━━━━━ Input material ━━━━━

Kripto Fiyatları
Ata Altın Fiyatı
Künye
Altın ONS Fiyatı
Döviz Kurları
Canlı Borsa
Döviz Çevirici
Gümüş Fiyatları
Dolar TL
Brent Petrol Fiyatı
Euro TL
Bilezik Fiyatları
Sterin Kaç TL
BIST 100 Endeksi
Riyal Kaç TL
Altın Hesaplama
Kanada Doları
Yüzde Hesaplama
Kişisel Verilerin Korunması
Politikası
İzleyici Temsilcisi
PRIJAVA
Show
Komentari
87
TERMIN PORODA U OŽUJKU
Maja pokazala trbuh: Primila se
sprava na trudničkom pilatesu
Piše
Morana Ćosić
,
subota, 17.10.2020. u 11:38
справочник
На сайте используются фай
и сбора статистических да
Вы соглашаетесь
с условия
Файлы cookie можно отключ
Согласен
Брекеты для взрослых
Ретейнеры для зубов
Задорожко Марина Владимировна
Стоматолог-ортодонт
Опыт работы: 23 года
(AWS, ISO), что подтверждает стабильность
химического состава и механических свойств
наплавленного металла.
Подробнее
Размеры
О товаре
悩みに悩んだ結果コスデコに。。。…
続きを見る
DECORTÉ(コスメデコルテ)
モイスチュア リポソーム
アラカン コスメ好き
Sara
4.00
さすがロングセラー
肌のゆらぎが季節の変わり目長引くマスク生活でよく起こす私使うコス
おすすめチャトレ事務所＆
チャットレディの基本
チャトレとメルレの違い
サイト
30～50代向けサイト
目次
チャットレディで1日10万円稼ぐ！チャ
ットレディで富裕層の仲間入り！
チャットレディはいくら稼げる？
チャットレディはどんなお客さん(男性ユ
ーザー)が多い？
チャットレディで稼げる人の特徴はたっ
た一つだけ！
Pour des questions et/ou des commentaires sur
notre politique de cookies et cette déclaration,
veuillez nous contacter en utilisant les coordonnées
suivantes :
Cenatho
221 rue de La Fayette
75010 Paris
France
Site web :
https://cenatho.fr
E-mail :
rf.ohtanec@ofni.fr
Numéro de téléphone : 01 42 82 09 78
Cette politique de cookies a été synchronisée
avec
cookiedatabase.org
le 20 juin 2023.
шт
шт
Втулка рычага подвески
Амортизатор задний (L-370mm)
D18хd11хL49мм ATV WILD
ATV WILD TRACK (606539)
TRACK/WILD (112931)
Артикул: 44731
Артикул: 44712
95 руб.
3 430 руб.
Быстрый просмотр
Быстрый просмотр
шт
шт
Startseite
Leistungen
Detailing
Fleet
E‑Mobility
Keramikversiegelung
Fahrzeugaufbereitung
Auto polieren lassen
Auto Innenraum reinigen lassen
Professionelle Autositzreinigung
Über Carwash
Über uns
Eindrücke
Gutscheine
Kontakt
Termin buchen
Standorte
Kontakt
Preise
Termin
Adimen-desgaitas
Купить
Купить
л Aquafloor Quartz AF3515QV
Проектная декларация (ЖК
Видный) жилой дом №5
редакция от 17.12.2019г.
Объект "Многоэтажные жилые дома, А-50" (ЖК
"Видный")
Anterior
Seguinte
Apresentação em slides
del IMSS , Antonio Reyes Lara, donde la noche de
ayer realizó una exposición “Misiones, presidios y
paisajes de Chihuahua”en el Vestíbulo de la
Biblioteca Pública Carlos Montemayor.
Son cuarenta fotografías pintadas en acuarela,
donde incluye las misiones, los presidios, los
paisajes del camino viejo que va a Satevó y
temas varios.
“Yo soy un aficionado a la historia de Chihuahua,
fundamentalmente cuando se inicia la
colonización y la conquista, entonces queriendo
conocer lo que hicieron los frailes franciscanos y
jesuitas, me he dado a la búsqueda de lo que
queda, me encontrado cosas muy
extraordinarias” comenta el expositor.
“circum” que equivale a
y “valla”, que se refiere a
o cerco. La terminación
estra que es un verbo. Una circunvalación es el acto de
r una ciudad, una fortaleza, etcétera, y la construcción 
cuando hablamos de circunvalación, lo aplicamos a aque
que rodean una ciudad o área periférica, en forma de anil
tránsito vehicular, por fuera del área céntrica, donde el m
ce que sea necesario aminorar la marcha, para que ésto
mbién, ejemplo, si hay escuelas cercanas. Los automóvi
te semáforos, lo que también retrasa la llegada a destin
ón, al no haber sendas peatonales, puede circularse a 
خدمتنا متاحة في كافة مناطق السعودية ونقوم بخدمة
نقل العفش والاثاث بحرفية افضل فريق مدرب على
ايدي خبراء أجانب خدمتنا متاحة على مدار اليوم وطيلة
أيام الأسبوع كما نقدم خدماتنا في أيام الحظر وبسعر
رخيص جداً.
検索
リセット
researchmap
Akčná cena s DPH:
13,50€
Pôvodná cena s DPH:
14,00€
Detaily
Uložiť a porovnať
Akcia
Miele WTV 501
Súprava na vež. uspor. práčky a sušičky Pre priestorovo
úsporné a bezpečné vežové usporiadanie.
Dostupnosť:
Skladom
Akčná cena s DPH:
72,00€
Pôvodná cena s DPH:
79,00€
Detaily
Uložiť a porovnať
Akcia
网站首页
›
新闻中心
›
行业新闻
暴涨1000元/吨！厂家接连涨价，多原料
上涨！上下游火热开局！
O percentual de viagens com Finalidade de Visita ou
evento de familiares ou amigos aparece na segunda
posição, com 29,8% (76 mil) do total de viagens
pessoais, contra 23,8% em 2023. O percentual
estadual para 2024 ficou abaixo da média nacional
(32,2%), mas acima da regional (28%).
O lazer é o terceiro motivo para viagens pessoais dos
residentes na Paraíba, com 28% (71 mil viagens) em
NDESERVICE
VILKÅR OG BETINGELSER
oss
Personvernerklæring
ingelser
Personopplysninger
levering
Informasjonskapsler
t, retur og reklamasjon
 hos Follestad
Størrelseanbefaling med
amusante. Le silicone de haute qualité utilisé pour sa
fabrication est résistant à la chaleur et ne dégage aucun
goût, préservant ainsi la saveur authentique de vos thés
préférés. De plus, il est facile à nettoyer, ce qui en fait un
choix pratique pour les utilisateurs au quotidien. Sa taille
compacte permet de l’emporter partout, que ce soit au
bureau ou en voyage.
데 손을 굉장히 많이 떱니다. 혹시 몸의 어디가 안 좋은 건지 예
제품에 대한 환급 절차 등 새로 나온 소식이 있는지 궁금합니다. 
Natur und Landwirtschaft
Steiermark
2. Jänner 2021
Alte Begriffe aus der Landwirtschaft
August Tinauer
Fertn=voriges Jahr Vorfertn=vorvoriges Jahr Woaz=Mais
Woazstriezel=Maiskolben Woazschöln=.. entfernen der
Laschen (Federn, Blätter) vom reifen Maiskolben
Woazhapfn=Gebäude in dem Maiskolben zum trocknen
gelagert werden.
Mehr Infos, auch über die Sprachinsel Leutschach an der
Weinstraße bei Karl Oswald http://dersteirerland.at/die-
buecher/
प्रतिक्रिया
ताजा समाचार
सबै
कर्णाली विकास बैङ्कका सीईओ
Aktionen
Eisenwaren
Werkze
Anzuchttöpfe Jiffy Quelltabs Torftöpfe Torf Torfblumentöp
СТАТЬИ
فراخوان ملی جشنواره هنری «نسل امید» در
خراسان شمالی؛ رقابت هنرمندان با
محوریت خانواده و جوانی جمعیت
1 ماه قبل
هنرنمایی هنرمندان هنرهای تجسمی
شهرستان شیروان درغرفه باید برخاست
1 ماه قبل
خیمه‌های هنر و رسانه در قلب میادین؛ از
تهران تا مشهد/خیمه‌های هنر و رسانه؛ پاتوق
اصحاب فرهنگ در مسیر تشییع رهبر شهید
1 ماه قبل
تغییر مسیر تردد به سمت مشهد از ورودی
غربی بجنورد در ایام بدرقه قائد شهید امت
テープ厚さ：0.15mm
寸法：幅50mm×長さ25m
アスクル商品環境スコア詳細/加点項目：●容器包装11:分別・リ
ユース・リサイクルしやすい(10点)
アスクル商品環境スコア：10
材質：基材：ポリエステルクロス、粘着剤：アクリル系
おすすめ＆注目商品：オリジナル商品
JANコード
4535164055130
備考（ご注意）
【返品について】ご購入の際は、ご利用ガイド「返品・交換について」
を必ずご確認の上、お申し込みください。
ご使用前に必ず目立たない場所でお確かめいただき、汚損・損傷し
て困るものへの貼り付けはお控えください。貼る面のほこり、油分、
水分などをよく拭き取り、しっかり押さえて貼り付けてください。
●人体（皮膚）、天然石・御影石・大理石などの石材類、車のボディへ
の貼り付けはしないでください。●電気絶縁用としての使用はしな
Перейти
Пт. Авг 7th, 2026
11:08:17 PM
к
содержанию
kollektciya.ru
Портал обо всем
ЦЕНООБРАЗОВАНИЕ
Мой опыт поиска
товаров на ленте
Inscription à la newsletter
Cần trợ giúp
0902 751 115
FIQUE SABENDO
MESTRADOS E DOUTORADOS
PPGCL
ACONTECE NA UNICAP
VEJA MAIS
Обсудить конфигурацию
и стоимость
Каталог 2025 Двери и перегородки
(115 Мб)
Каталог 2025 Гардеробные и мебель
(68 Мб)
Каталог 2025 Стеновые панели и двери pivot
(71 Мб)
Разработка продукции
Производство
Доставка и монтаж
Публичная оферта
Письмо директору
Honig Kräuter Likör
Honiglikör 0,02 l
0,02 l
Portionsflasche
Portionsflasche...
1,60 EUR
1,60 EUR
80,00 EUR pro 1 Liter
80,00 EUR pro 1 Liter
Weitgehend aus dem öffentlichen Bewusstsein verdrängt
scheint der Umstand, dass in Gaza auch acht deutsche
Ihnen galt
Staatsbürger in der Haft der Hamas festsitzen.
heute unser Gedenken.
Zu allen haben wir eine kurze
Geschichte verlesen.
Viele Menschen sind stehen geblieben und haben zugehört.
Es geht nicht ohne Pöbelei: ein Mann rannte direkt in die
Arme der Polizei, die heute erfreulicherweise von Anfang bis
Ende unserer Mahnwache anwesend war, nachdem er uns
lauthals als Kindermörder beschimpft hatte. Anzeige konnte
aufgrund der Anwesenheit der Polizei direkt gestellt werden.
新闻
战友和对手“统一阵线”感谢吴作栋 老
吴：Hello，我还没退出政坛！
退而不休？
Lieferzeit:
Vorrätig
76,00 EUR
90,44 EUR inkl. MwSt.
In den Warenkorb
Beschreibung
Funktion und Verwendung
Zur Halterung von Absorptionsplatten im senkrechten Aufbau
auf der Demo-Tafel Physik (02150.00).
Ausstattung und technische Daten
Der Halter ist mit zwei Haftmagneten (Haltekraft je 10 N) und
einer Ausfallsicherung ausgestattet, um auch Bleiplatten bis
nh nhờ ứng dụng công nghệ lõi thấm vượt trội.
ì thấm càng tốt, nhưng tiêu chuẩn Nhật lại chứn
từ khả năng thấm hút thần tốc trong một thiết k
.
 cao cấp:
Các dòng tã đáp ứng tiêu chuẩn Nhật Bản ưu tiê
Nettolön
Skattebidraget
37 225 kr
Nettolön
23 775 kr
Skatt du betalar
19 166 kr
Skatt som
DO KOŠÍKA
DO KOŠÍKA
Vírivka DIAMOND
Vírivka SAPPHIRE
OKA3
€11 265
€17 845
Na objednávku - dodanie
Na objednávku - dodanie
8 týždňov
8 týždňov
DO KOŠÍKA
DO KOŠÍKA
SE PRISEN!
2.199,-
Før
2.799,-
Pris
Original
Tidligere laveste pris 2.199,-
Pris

━━━━━

# To do
Please go through the entries and show every line with the word "pessoais".

# Output for this exercise
pessoais, contra 23,8% em 2023. O percentual
O lazer é o terceiro motivo para viagens pessoais dos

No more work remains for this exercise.